在杜敬弛疑惑的目光里站起身,听她俩叽叽喳喳说等会老师点名要露馅了,匆忙与两个大人告别,消失在教学楼后门。
“你们刚见面就有小秘密啊?”杜敬弛问,“...说啥了?”
孟醇佯装秘密地招招手,让杜敬弛凑近些,再近些。
杜敬弛把耳朵露给他,好奇地等着。
“夸你红头发好看。”
杜敬弛皱起张脸,弯弯的眉毛挤得折起来,最后表情为笑意舒展开,嘴角尖道:“靠...耍我呢!”
这招确实有用,他不问孟醇了,在没人的街角被吻的七荤八素,双腿发软,喘着气说,“别走了。”
“得走。”
杜敬弛啃他一口:“妈的,刚刚那么能说!”现在骗一下都不肯。
“什么能说,”孟醇捏捏杜敬弛的翘屁股,拿在手里掂量了一遍,“都是真话。

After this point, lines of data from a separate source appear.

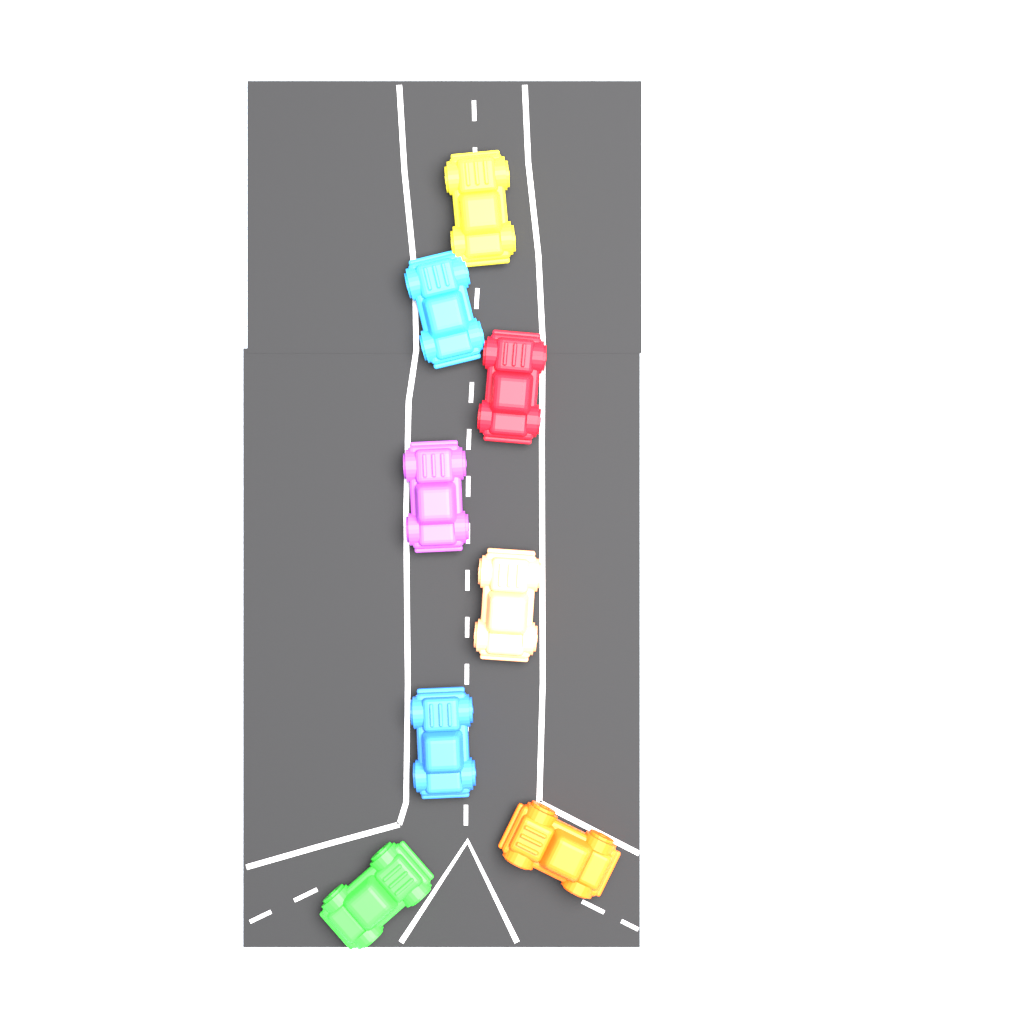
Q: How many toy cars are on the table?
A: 8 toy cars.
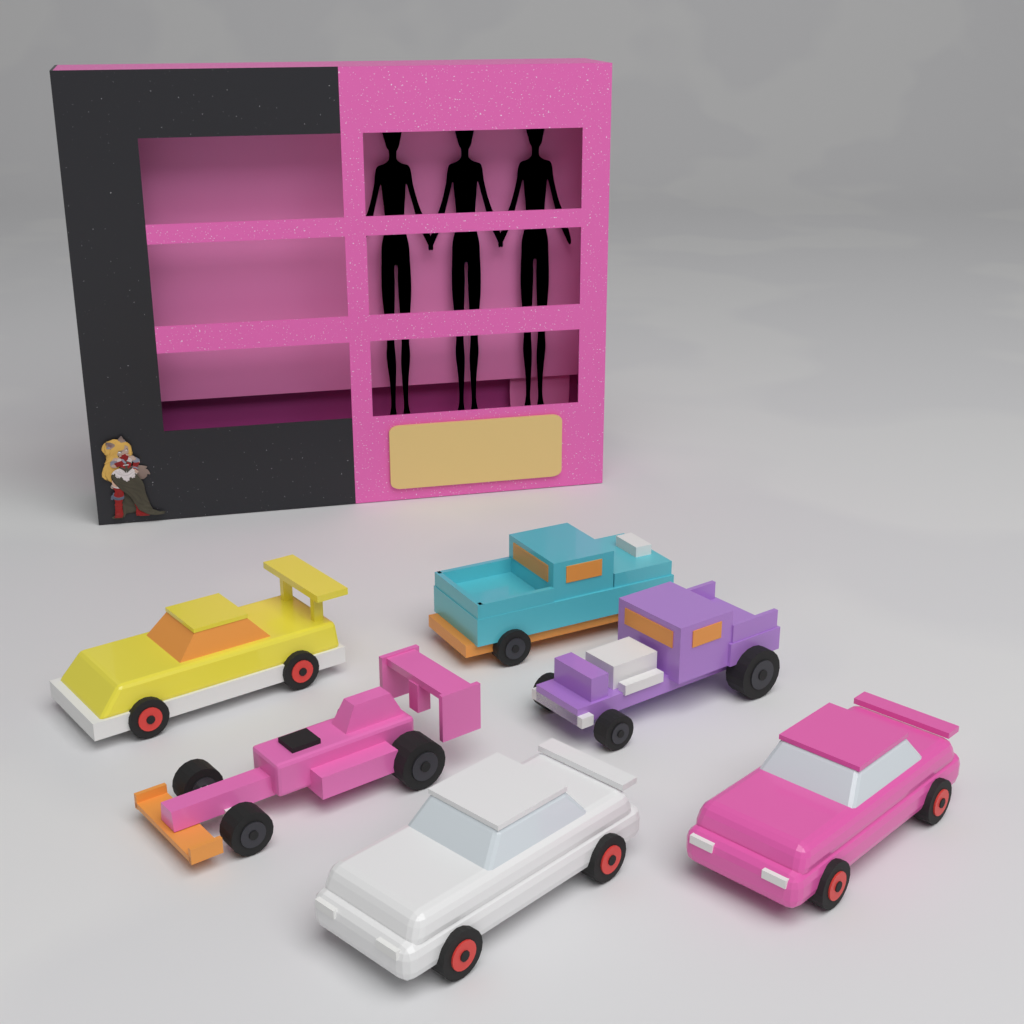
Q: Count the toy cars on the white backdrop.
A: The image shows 6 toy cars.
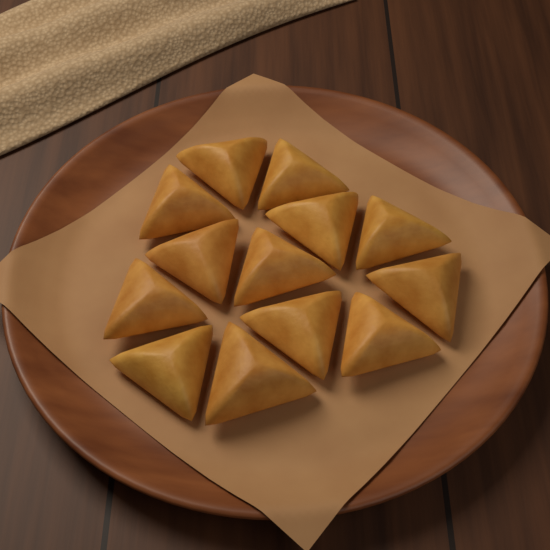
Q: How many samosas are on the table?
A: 13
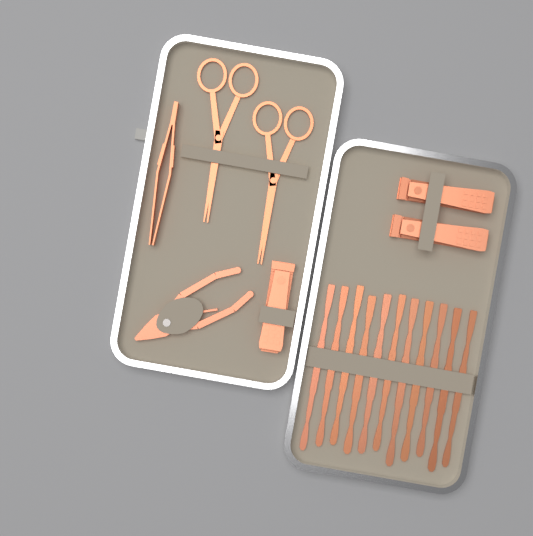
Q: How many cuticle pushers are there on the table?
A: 11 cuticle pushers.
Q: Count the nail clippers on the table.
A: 3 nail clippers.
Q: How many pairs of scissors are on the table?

”
以前还笑他见人说人话,杜敬弛看孟醇才是嘴巴没谱的那个,心里却实打实接受了对方的鬼话。
有一点崇光明没骗人,孟醇不食言。
杜敬弛坦然:“反正我打小想得开,你走就是了。”他觉得人不能总想着以后,也不该老把以后挂在嘴上。跟从前纸醉金迷后安慰自己的借口不一样,那会儿是空虚,又受不了诱惑,所以一次次沦陷在酒精和尼古丁的攻势里,侥幸地享受当下,“回来就行。”
‘未来’这个东西很玄乎,像铺在杜敬弛脑子里的十字街道,混乱、迷幻,懒都懒得去考虑。现在呢,一回想发现已经走过去了,那到底还有什么难的?
孟醇答应他:“死不了就回来。”
杜敬弛呸呸呸:“死了也得回来。”
孟醇走的那天,杜敬弛跟着起了个大早,头发丝比窗外太阳都红,和机场出入境提示的字体颜色一样。
杜敬弛指指屏幕:“提醒大家别去瓦纳霍桑呢。”
孟醇失笑:“要不真不管猴子他们仨算了。”
杜敬弛嘟囔:“切,嘴上一套背地一套。”
“要走了,说点好听的让我开心开心。”
杜敬弛抿了抿嘴,看起来还跟孟醇在瓦纳霍桑见到他第一眼时一样,眉眼像拿墨水摹出来的,舒展好似空中勾月,细致到一呼一吸都不想错过。
杜敬弛搂过孟醇,侧着脸颊蹭了蹭他的脑袋,眼睛望着前方空旷的安检通道:“草娃娃的生意回本了,上周利润净赚一万八快两万。厉不厉害?”
孟醇紧紧抱着他:“厉害。”
“等我多赚点,我打算再给徐妈建个祠堂,这样这里有一个衣冠冢,哑巴村有一个坟,再来一个大别墅让她每天换着住。”
“她老人家要是活着估计特喜欢你。”孟醇摸摸他的背。
杜敬弛拍了拍他:“...等会不够时间登机了。”
孟醇松开手,深深看着杜敬弛,说:“走了。”
杜敬弛站在原地,掌心从他的肩膀落到胳膊肘,再滑向腕骨:“说好的啊,死了也得回来。”